• **Dataset content**:

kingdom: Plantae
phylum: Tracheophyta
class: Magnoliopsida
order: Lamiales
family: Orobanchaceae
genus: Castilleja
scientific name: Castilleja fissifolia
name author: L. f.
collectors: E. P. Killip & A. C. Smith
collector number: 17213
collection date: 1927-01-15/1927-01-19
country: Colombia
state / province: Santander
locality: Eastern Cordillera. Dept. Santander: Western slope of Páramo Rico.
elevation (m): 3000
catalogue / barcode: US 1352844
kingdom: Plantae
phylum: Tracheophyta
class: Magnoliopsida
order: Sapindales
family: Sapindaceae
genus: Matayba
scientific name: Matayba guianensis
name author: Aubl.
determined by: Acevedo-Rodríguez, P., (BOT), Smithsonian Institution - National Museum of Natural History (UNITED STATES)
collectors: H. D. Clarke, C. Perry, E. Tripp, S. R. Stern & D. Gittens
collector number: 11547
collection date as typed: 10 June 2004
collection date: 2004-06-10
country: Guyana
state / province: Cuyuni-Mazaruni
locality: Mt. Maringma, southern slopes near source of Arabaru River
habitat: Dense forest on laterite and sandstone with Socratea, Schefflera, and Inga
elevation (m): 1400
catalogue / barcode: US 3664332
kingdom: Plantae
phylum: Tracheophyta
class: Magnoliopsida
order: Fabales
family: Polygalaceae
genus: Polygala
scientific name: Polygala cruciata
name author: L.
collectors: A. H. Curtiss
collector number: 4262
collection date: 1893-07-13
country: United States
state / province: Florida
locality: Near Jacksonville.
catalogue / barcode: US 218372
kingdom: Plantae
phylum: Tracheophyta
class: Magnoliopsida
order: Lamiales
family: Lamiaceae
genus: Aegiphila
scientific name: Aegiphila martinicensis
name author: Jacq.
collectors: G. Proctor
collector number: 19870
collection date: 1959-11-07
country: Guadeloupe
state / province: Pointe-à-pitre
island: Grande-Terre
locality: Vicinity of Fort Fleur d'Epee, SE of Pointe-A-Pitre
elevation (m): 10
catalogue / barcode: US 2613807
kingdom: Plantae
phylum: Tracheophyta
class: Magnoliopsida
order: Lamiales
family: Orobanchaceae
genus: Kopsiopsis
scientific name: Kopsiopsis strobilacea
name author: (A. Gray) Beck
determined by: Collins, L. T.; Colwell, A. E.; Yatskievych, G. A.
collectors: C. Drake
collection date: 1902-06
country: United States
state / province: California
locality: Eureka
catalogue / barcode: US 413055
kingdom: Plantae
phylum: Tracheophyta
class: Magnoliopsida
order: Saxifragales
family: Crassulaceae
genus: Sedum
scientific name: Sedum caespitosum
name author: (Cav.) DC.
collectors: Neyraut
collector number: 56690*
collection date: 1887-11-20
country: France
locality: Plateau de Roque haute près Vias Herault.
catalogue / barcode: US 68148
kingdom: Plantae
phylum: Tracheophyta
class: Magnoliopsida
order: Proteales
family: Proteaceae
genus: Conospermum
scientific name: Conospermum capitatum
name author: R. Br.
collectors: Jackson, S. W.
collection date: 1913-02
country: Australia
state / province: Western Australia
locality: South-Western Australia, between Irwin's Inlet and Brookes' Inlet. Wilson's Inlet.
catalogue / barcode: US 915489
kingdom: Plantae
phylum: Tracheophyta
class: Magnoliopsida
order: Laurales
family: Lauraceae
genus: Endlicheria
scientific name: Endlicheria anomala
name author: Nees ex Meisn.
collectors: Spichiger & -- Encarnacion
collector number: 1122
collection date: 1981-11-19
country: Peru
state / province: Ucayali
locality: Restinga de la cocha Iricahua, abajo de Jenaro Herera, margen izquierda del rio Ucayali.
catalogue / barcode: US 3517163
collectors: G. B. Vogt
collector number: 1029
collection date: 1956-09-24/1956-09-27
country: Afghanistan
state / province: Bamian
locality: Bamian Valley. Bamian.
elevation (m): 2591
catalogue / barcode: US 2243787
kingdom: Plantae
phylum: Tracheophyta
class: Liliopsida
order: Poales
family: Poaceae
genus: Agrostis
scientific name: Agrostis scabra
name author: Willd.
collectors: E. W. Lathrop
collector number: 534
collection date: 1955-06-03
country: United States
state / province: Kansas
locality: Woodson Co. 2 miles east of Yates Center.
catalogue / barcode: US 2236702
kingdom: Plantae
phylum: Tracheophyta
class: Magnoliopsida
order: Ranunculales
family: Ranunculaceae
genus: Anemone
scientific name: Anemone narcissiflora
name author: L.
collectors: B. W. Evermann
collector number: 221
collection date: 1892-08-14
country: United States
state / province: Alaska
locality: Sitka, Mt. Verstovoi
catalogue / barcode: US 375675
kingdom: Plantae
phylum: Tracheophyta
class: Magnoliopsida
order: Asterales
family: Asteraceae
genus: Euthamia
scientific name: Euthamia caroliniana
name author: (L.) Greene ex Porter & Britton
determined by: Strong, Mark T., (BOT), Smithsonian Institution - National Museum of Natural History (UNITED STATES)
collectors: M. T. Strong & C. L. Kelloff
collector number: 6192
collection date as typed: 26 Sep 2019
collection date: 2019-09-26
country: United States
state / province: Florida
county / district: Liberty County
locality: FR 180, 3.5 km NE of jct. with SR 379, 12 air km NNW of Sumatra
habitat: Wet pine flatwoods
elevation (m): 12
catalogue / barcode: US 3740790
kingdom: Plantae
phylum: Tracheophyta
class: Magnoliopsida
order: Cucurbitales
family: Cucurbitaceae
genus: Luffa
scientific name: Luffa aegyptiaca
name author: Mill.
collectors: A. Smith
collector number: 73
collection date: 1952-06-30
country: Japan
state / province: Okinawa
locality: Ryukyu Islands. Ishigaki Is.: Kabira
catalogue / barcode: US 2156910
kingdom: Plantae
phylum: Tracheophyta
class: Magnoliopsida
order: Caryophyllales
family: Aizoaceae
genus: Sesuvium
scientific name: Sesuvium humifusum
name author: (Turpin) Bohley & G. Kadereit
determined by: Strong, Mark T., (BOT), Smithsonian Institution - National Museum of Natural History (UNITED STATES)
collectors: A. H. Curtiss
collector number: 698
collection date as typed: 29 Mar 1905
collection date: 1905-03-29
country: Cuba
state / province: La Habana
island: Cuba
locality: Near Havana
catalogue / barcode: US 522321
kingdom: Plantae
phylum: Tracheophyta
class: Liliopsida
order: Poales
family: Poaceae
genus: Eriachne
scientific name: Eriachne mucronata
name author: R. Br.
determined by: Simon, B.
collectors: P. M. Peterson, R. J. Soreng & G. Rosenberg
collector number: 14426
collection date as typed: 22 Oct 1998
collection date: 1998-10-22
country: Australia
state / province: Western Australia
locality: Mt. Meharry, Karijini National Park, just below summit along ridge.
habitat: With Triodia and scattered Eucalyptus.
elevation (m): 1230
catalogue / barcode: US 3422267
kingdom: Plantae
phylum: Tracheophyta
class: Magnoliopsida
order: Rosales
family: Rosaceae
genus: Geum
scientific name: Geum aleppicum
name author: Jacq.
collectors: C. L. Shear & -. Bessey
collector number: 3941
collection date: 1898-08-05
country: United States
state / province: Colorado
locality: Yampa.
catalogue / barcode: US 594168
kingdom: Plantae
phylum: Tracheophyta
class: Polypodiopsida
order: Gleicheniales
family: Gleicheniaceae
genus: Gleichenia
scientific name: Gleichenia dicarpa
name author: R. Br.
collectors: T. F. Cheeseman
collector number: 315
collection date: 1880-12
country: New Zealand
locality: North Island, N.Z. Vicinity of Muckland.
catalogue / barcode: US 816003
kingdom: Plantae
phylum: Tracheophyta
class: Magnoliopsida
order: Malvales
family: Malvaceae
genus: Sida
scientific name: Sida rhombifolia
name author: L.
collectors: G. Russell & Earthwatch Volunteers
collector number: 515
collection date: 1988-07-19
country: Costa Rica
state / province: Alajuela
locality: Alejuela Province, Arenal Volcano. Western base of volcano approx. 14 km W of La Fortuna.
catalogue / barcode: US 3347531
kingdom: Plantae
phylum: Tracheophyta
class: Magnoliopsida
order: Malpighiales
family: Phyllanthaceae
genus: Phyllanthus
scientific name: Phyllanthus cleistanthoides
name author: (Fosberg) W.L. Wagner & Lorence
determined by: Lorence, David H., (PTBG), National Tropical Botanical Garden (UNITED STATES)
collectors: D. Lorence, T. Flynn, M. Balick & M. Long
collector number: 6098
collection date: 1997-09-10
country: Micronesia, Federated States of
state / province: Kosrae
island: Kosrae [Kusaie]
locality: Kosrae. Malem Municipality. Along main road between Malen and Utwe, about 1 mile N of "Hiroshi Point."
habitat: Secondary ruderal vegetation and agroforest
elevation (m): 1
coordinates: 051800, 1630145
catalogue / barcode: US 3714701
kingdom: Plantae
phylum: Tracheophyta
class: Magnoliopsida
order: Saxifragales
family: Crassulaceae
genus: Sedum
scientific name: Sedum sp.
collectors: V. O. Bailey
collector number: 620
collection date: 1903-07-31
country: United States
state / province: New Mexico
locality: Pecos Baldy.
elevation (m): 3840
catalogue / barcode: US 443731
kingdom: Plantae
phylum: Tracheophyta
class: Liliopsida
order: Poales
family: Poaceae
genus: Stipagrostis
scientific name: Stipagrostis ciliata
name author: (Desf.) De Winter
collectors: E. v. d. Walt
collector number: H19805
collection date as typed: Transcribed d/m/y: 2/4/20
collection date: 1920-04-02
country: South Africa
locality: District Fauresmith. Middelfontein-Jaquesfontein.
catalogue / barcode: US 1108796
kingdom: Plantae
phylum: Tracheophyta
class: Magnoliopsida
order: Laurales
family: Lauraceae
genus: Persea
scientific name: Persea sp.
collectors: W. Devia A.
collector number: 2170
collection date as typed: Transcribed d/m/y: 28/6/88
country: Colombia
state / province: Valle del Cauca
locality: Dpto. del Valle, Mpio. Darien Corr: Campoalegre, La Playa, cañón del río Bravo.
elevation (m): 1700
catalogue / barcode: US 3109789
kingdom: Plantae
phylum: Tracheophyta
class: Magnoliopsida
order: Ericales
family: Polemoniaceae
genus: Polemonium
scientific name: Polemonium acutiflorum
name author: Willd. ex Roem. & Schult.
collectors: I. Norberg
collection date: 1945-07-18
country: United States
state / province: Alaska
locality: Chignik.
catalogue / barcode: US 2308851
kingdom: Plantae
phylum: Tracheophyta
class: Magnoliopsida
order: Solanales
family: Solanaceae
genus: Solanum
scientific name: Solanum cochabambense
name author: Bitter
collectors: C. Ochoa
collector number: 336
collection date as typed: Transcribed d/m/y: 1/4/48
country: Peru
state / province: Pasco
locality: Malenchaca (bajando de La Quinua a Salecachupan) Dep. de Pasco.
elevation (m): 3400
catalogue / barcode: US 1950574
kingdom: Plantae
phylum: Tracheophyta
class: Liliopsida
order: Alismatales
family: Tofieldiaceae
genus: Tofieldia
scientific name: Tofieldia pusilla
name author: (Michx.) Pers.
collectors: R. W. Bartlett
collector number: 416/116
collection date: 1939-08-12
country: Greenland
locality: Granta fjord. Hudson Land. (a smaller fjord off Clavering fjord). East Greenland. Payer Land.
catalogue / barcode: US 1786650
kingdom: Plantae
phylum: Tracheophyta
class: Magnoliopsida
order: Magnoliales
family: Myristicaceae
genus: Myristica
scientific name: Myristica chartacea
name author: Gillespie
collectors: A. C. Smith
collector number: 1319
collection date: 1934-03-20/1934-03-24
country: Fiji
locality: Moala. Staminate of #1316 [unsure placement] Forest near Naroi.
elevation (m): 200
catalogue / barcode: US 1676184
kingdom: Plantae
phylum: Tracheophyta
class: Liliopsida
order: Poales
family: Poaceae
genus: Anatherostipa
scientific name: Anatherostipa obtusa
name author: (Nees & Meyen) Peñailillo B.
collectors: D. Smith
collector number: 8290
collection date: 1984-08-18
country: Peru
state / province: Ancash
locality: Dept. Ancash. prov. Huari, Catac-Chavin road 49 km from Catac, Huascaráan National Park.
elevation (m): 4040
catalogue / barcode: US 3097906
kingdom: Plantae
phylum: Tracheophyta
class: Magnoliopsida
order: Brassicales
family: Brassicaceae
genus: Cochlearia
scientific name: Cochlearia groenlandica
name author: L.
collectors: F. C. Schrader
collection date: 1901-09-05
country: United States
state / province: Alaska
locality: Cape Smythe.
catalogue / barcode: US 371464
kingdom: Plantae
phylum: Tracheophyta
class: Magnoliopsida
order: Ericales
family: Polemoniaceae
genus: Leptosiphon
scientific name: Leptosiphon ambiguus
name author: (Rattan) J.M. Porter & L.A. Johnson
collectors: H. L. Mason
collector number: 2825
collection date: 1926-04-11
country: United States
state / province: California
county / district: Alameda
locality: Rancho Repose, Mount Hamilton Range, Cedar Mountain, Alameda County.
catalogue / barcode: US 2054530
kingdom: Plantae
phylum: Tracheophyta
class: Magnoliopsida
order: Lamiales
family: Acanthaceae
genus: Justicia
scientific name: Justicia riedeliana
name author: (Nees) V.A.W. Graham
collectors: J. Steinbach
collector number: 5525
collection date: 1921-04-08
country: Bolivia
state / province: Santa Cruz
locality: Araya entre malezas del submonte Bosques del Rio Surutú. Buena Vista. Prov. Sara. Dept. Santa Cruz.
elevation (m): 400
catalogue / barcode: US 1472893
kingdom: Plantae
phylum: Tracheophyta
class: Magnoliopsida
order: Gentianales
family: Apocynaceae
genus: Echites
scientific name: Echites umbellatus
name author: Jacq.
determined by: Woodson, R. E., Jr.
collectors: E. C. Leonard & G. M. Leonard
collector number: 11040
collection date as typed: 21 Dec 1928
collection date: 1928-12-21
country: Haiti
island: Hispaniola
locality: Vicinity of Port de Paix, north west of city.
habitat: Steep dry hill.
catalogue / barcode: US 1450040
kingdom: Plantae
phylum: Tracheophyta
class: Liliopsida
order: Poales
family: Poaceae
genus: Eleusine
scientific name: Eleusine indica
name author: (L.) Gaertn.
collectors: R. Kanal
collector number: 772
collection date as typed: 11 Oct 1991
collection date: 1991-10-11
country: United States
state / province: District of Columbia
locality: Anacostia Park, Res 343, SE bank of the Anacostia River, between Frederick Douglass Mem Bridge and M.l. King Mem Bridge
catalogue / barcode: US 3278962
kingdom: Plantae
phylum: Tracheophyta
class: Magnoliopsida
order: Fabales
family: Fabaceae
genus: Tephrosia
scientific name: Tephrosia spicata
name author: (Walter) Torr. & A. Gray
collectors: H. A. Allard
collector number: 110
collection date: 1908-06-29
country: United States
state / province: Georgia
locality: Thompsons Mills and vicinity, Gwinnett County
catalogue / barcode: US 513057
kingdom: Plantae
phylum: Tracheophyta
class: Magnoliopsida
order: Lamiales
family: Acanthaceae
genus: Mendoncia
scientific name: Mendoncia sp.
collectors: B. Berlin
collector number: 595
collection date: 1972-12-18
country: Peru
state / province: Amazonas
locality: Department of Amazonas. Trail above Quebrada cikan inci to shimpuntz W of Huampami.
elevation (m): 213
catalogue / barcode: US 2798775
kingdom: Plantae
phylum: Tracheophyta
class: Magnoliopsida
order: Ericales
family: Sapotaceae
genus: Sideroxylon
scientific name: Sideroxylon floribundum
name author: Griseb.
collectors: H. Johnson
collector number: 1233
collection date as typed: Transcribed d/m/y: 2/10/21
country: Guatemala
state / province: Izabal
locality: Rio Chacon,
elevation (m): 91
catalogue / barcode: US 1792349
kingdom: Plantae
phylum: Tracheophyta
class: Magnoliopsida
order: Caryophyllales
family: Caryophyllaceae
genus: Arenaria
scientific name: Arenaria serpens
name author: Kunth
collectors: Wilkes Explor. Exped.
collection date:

• **Your instructions**: Set down the data word for word, starting at the line with "order: Malpighiales" and ending at the line with "locality: District Fauresmith.", both lines included.

• **Solution for this exercise**:
order: Malpighiales
family: Phyllanthaceae
genus: Phyllanthus
scientific name: Phyllanthus cleistanthoides
name author: (Fosberg) W.L. Wagner & Lorence
determined by: Lorence, David H., (PTBG), National Tropical Botanical Garden (UNITED STATES)
collectors: D. Lorence, T. Flynn, M. Balick & M. Long
collector number: 6098
collection date: 1997-09-10
country: Micronesia, Federated States of
state / province: Kosrae
island: Kosrae [Kusaie]
locality: Kosrae. Malem Municipality. Along main road between Malen and Utwe, about 1 mile N of "Hiroshi Point."
habitat: Secondary ruderal vegetation and agroforest
elevation (m): 1
coordinates: 051800, 1630145
catalogue / barcode: US 3714701
kingdom: Plantae
phylum: Tracheophyta
class: Magnoliopsida
order: Saxifragales
family: Crassulaceae
genus: Sedum
scientific name: Sedum sp.
collectors: V. O. Bailey
collector number: 620
collection date: 1903-07-31
country: United States
state / province: New Mexico
locality: Pecos Baldy.
elevation (m): 3840
catalogue / barcode: US 443731
kingdom: Plantae
phylum: Tracheophyta
class: Liliopsida
order: Poales
family: Poaceae
genus: Stipagrostis
scientific name: Stipagrostis ciliata
name author: (Desf.) De Winter
collectors: E. v. d. Walt
collector number: H19805
collection date as typed: Transcribed d/m/y: 2/4/20
collection date: 1920-04-02
country: South Africa
locality: District Fauresmith. Middelfontein-Jaquesfontein.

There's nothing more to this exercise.